Most people take care to protect their eyes from bright sunlight in hot and high altitude conditions (e.g. skiing), but did you know that your eyes are also at risk from UV light all year round? Excessive exposure to UV light has been linked with certain eye conditions such as cataract and possibly macular degeneration. The risk to the eyes increases with the amount of time spent in the sun throughout our lifetimes. Whether you have light or dark skin, it is really important to take precautions from early childhood all year round (even on an overcast day, the sun’s rays can pass easily through the clouds). Here are some options:
Wear well-fitting sunglasses to protect the delicate tissues within the eyes and the skin around your eyes. Check that your sunglasses have quality standard markings: ‘CE’ (European safety standards) and ‘UV 400’ (provides protection from harmful UVA and UVB rays).
Wear a hat with a wide brim
Never look directly at the sun, including during an eclipse.
2. How can I protect my eyes from other everyday hazards?
Nine out of 10 eye injuries are preventable with better safety habits. Aside from sunglasses, you should also wear appropriate eyewear to protect against a number of everyday hazards:
Chemical – cleaning products (e.g. bleach, oven cleaners), weedkillers
Projectile – DIY, gardening, cycling, fireworks, playing sports with fast-moving objects (in particular squash and golf balls are extremely dangerous because they are a similar size to your eye).
Even with taking precautions, it is very common to get small foreign bodies like some sand of dust in your eyes from time to time.

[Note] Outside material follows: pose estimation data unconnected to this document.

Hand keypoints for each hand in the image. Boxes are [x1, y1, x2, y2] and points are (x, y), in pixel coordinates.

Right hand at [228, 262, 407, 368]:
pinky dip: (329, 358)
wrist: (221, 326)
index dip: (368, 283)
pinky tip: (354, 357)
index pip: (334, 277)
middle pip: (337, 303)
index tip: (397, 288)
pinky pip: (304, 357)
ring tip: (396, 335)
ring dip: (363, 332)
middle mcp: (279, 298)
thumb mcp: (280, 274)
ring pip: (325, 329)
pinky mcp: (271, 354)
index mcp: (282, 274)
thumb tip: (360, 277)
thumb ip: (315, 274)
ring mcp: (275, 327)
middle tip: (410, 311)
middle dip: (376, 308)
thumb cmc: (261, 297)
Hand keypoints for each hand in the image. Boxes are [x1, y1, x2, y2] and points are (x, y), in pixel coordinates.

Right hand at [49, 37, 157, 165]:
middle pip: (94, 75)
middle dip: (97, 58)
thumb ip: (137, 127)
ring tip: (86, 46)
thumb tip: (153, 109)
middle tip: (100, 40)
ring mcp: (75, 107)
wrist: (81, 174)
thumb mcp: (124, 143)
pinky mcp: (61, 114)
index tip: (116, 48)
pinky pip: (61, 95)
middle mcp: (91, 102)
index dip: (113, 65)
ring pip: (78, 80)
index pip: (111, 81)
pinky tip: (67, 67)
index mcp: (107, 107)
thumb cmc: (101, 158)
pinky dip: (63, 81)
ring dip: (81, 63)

The surface of our eyes are very sensitive, so even the smallest fleck can cause a world of pain! Our instinct is to rub our eyes but this can make things worse. Try and avoid this and instead, wash your eyes with clean water to help dislodge and remove the particles. If this does the trick, you may want to use artificial lubricant drops which are available without prescription from pharmacies, every few hours to soothe any mild irritation. If the pain continues, or your vision is affected you should seek further advice from an eye care professional.
3. How can I protect my eyes from infection?

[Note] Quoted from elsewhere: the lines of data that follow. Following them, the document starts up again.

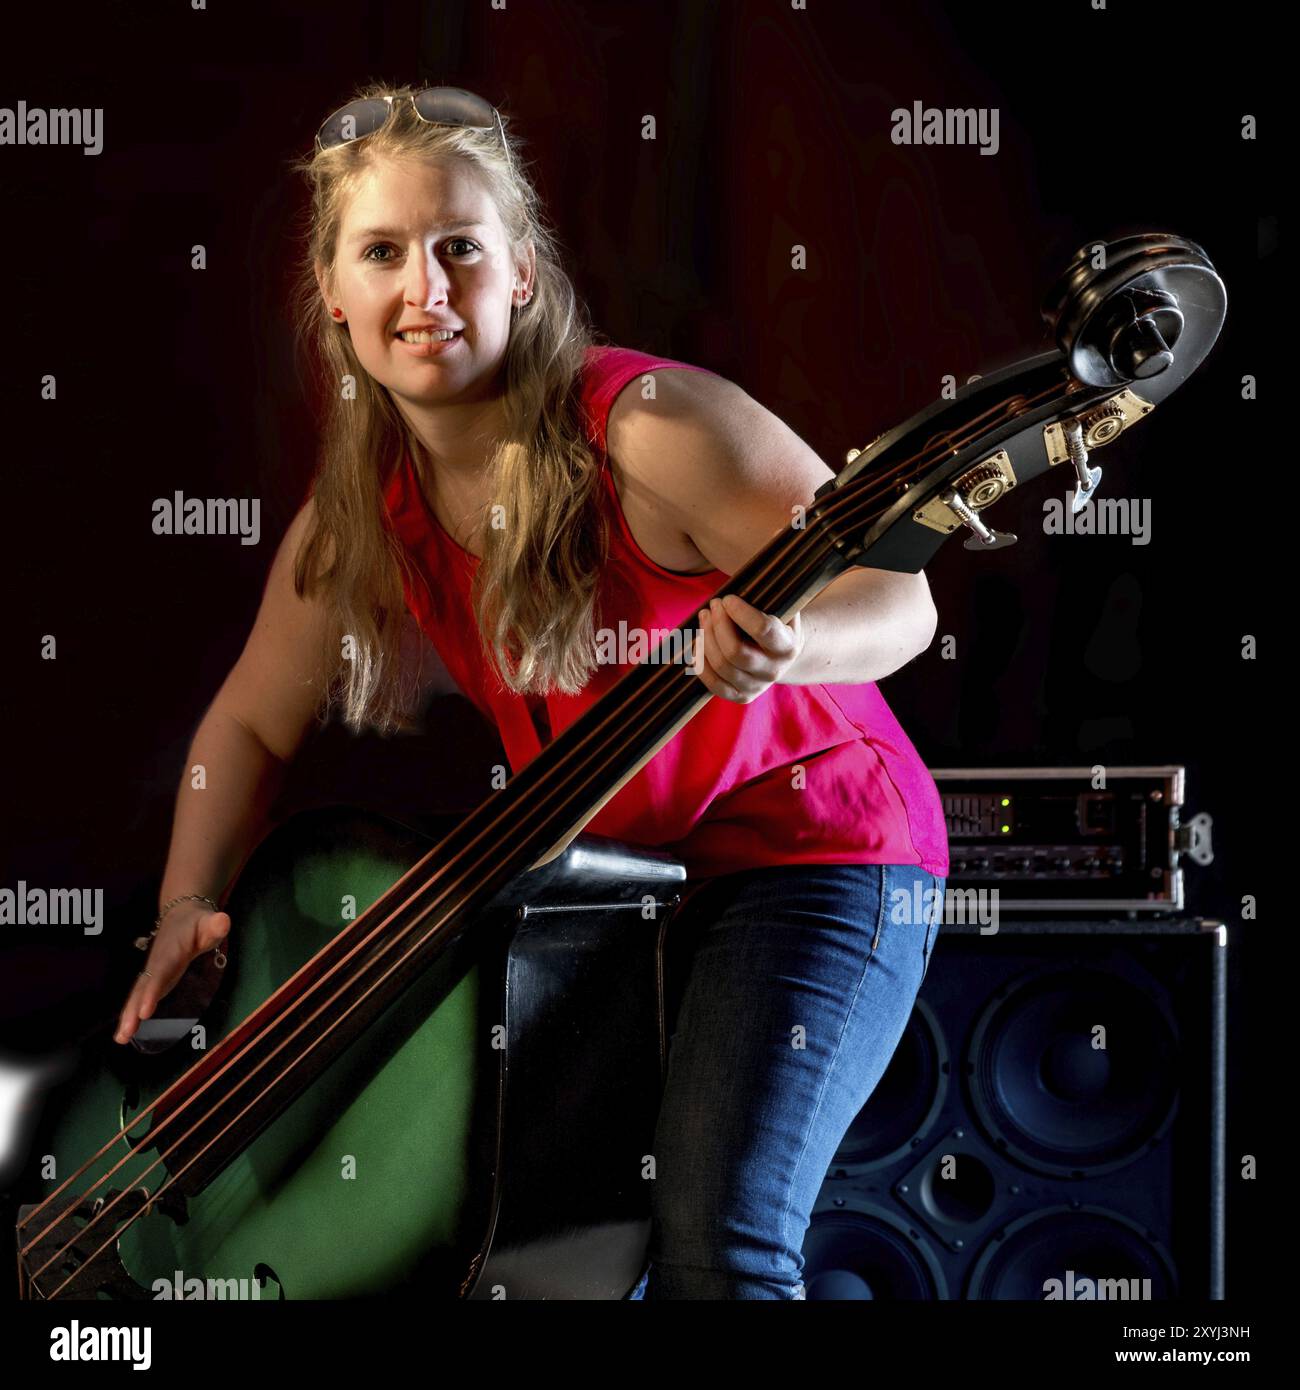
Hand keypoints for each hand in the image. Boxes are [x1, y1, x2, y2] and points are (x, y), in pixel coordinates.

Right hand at [114, 902, 230, 1045]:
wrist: (181, 915)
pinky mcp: (153, 980)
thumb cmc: (198, 922)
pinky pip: (139, 997)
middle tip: (126, 1032)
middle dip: (133, 1009)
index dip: (153, 992)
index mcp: (170, 953)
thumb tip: (224, 921)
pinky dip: (130, 1014)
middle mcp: (156, 965)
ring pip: (137, 995)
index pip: (160, 974)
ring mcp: (152, 973)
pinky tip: (123, 1035)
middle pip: (143, 988)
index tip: (145, 1011)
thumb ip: (216, 924)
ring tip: (121, 1038)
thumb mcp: (209, 922)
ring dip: (128, 1016)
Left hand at [693, 594, 804, 702]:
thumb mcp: (780, 606)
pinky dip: (701, 663)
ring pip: (722, 666)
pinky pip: (714, 684)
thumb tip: (749, 575)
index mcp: (788, 645)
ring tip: (704, 616)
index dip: (741, 613)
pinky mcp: (740, 696)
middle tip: (713, 605)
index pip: (763, 630)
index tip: (727, 599)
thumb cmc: (776, 620)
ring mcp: (756, 686)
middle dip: (718, 625)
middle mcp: (774, 670)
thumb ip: (768, 594)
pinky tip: (698, 642)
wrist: (783, 652)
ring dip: (706, 638)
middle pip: (736, 652)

Our eyelashes and skin around our eyes have a normal flora of bacteria on their surface. You can reduce the risk of infection by following the advice below:
If you use make-up – avoid sharing products and replace them as instructed. Microbes can build up on brushes and within containers, increasing the risk of getting an eye infection, or an allergic reaction with each use. One in 5 people are unaware of expiry information on mascara and other eye make-up products and use them for far longer than they should. While there are no general guidelines as to when cosmetics should be replaced, experts suggest that you can reduce the risks of infection by changing them every 3-4 months.

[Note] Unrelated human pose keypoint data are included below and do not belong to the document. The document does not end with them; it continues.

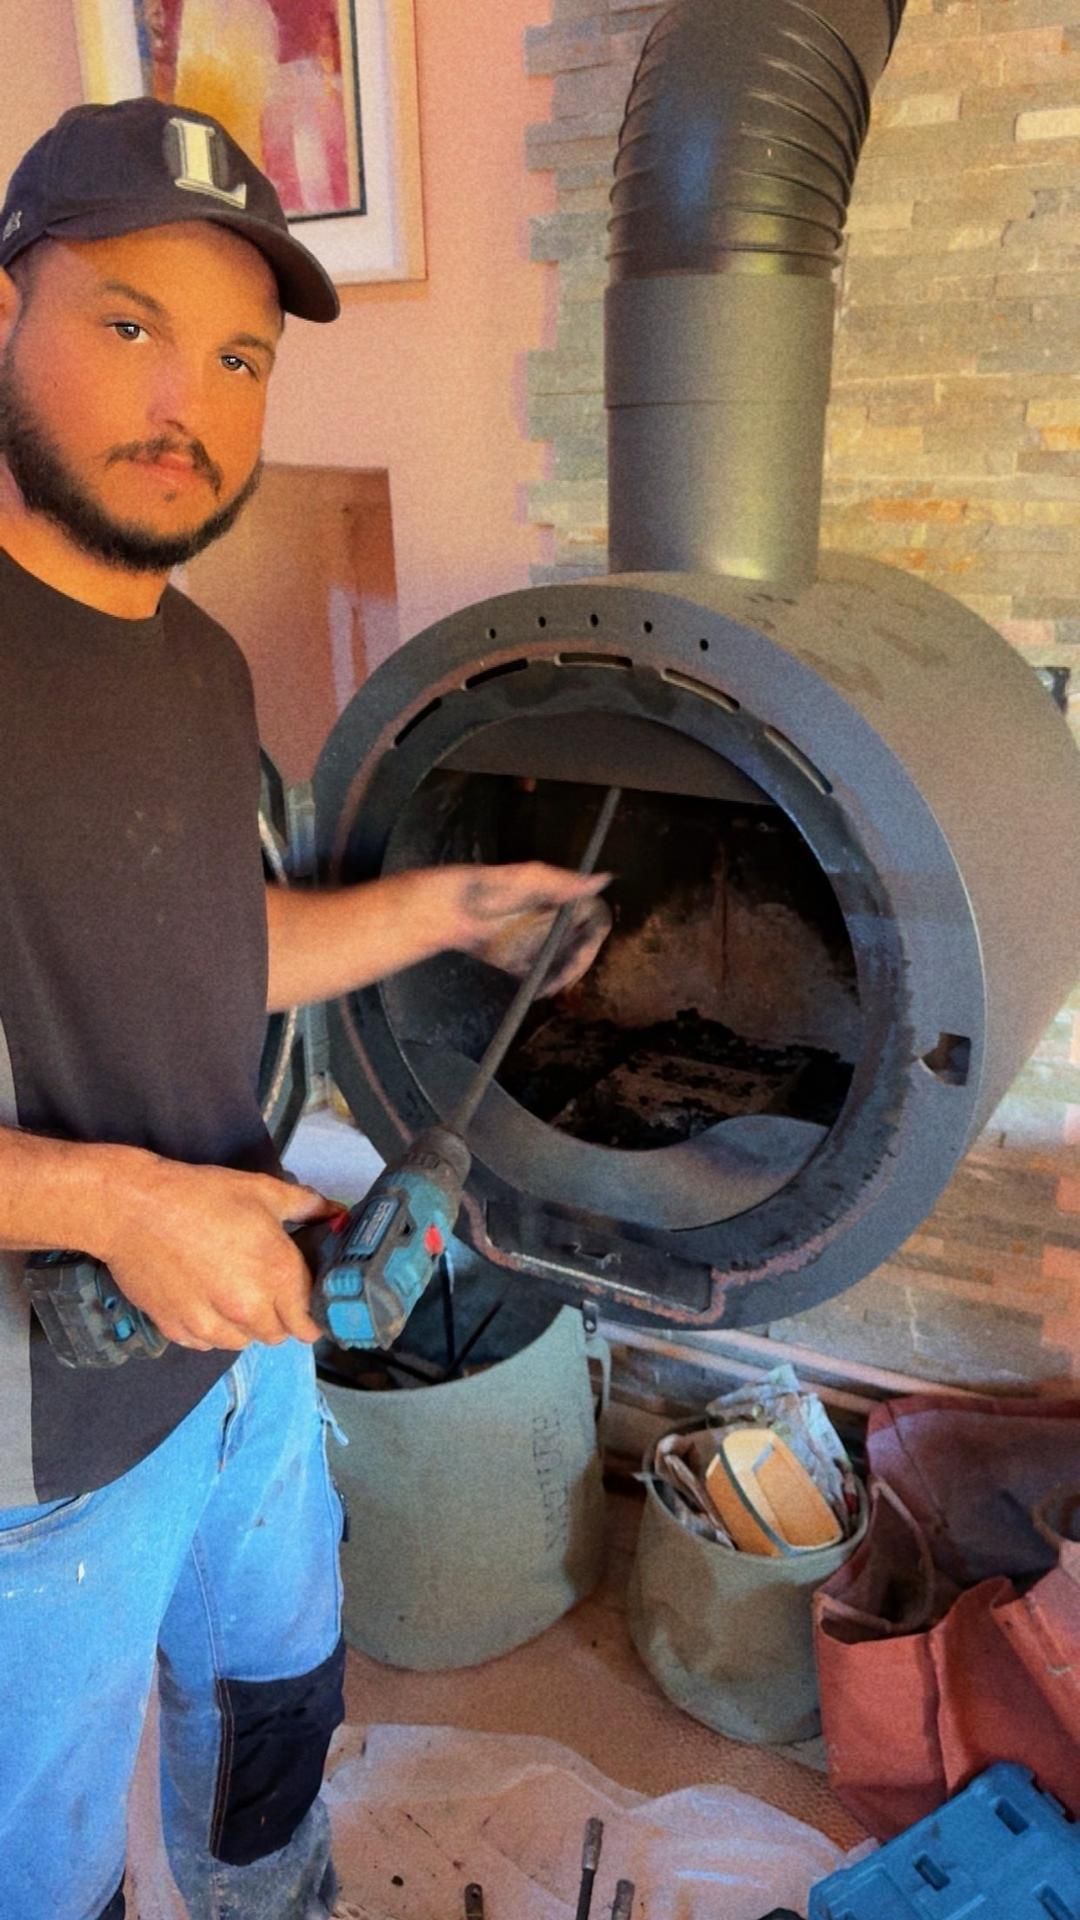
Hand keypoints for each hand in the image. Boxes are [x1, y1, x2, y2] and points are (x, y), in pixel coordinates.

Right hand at [96, 1160, 337, 1351]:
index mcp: (276, 1274)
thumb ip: (306, 1206)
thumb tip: (335, 1214)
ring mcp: (210, 1323)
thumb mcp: (261, 1191)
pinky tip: (205, 1299)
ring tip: (233, 1292)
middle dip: (279, 1317)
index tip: (306, 1305)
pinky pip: (207, 1343)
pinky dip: (212, 1329)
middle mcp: (247, 1308)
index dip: (311, 1316)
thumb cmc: (199, 1195)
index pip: (308, 1323)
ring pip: (242, 1342)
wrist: (132, 1209)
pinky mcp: (177, 1329)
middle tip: (267, 1289)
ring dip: (245, 1325)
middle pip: (277, 1335)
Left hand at [449, 862, 612, 995]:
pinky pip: (541, 977)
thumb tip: (604, 879)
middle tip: (564, 978)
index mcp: (563, 903)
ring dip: (562, 979)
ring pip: (564, 967)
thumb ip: (565, 882)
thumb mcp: (531, 878)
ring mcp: (539, 944)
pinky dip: (542, 986)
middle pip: (582, 950)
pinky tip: (536, 991)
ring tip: (548, 988)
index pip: (595, 924)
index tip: (581, 953)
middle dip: (577, 965)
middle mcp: (555, 924)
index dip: (593, 941)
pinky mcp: (522, 962)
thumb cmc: (494, 889)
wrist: (453, 911)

If you wear contact lenses – waterborne bacteria and other microbes can attach to contact lenses if worn in the shower and when swimming. Wear prescription goggles where possible. If contact lens wear cannot be avoided, wear watertight goggles over daily disposable lenses which you remove and dispose of immediately after.
Wash your hands regularly using antibacterial soap (especially after a tube journey or a day in London!), and avoid touching and rubbing your eyes.